• **YOUR OBJECTIVE**: Rewrite the passage of the online universities guide that begins with the words containing "The cost of" and ends with "lower per-credit rates.", putting "commuting" in place of "transportation".

• **GIVEN TEXT**:
──────────────────────────────

A Guide toNot-for-Profit Online Universities
Enrollment in online degree programs has been on the uptick during the past decade, especially at nonprofit and private two- and four-year colleges. Online learning has become an unstoppable force at the postsecondary level, and a real alternative to on-campus programs that might not be affordable or convenient for a majority of prospective college students. The following page serves as a high-level overview of online universities and programs, covering the major advantages of online learning, how online programs work, as well as types of degrees available and financial aid options.
Students ready to jumpstart their school search can review 2016’s top online colleges to help locate degrees and programs that best fit their personal and educational needs.
Online learning is no longer a secret. The demand for online degree programs can be found in the latest enrollment data from the National Center for Education Statistics. According to the group’s estimates, approximately
Consider 2014 enrollment data from the National Student Clearinghouse: an estimated 3.2 million students were studying online, which accounts for 15 percent of all higher education enrollments. And, according to Babson’s 2014 survey of online education, 70.7 percent of all degree granting, public institutions offer some form of distance and online education. This data indicates online learning is going mainstream and online learning is no longer a fad, or something new – it has become just another part of the postsecondary educational landscape.
Though the 2014 Babson survey also reveals that online distance enrollment has slowed, it shows continued growth of not-for-profit institutions, even while numbers at for-profits decreased.
When it comes to deciding between an online or an on-campus program, individual learning types, lifestyles and both long- and short-term goals of each prospective student must be taken into consideration. There are a few factors, however, in which online programs tend to outshine their on-campus counterparts.
The cost of obtaining a college degree in the United States has increased 12 fold during the past 30 years. In fact, based on data from the Project on Student Debt, the average student debt college students owed in 2013 was more than $28,000, and nearly 70 percent of graduating college students at public and private nonprofit universities had student loans. Attending an online university can help to mitigate costs, allowing students to save in areas like transportation, housing and textbooks or other materials. Students who attend a not-for-profit online university can also save on the costs of tuition, as online students are usually considered “in-state” and receive the lower per-credit rates.
Flexibility is a central component to consider. For working professionals or individuals with family, are they able to attend college full-time or do they need more flexibility based on their schedules? The major benefit of online education is flexibility – online learning can meld with a student’s schedule, allowing them to complete coursework when it is convenient for them.
Technology improvements and new online delivery systems have removed the barrier to distance learning, opening doors to a college education for students who cannot or do not want to attend a campus-based program. Students living in California can now attend programs at universities in New York. Students that do not live near a university that offers a program in their desired field of study can now use an online program to complete their degree.
Students enrolled in online distance education programs can complete prerequisites via a community college and transition into a four-year program of study. Additionally, a growing number of universities offer online degree completion programs, allowing students to finish their final two years of study via online classes.
One of the major benefits of attending a university is the sheer amount of resources available to students. Libraries, academic journals, labs, professors, databases and tools are not limited in use to those students attending classes on-campus. Many universities have these and more available in virtual formats, and an increasing number are also beginning to include free courses.

──────────────────────────────

• **SOURCE INFORMATION**:
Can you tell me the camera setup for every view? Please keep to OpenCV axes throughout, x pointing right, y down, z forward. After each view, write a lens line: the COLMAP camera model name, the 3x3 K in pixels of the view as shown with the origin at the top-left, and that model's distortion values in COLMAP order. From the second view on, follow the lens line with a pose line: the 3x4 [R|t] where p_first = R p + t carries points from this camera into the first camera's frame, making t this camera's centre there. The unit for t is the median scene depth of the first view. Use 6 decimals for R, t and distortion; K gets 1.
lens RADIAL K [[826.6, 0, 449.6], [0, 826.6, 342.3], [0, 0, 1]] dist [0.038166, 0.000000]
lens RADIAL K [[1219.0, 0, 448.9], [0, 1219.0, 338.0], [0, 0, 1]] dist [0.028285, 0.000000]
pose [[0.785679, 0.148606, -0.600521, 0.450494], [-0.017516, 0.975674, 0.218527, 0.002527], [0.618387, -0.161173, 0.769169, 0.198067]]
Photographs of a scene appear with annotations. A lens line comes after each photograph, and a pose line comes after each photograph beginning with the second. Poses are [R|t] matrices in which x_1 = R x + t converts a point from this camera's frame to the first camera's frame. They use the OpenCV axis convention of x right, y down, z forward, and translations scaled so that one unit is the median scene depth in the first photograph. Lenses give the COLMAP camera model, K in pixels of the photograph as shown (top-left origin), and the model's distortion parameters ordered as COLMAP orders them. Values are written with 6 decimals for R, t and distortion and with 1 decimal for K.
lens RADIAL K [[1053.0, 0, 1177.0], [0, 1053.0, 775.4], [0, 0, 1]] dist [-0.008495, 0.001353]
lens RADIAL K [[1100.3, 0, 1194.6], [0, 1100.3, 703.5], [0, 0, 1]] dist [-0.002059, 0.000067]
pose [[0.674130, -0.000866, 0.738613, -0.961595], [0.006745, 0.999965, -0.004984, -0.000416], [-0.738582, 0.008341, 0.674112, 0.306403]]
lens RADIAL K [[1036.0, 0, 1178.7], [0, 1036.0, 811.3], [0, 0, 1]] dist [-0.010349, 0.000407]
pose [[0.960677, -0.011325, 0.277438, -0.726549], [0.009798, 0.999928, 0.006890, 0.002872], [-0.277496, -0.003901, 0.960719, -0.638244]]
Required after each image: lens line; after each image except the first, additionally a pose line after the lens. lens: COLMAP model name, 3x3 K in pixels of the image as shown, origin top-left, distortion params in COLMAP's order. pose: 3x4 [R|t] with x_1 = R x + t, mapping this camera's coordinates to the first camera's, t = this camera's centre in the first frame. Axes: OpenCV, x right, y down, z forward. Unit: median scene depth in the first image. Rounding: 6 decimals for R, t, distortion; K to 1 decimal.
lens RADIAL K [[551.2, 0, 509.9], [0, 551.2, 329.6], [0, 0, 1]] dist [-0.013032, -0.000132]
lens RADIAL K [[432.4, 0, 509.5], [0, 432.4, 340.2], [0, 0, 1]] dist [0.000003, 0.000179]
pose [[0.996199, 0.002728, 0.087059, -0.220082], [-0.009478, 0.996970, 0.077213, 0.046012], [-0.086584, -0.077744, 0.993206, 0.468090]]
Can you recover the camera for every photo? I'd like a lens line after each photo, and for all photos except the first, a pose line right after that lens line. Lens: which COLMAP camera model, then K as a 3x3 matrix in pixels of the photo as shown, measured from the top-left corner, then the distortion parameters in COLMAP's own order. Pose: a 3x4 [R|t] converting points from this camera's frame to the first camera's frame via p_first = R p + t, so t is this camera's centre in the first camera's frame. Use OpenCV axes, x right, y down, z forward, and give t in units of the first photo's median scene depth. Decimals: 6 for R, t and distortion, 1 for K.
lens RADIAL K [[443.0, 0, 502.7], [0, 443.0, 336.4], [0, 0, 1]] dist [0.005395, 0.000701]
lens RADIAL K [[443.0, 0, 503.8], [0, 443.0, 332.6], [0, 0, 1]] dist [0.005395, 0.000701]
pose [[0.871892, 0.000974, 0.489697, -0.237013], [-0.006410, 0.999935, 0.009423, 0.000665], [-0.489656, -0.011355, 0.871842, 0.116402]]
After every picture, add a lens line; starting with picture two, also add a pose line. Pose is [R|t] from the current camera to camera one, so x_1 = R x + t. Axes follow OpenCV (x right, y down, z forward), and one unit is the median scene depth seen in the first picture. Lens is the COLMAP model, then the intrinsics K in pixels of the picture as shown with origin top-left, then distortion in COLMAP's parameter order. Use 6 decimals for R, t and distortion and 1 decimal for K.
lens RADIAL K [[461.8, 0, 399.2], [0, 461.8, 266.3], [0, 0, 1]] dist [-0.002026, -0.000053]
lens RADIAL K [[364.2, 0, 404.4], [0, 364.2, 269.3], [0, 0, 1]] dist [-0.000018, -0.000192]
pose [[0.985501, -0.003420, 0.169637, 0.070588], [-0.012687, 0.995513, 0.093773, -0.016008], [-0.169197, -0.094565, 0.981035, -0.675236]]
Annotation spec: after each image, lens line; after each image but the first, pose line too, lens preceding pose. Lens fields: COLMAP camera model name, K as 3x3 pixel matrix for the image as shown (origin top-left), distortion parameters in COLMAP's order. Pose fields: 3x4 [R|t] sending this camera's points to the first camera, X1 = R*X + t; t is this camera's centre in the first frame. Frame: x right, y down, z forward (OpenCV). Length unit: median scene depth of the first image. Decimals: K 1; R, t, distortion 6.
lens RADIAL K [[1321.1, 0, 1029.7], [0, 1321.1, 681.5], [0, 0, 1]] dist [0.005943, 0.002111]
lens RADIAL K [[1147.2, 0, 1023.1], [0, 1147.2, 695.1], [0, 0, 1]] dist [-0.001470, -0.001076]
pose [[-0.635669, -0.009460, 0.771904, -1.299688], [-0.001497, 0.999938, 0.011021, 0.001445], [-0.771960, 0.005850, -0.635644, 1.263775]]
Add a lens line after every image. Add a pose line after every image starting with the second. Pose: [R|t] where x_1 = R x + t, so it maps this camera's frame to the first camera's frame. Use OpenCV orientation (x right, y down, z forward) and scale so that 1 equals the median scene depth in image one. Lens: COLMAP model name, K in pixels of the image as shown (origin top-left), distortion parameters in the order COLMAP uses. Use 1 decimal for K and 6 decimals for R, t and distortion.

──────────────────────────────

• **SOLUTION TO THIS PROBLEM**:
The cost of obtaining a college degree in the United States has increased 12 fold during the past 30 years. In fact, based on data from the Project on Student Debt, the average student debt college students owed in 2013 was more than $28,000, and nearly 70 percent of graduating college students at public and private nonprofit universities had student loans. Attending an online university can help to mitigate costs, allowing students to save in areas like commuting, housing and textbooks or other materials. Students who attend a not-for-profit online university can also save on the costs of tuition, as online students are usually considered “in-state” and receive the lower per-credit rates.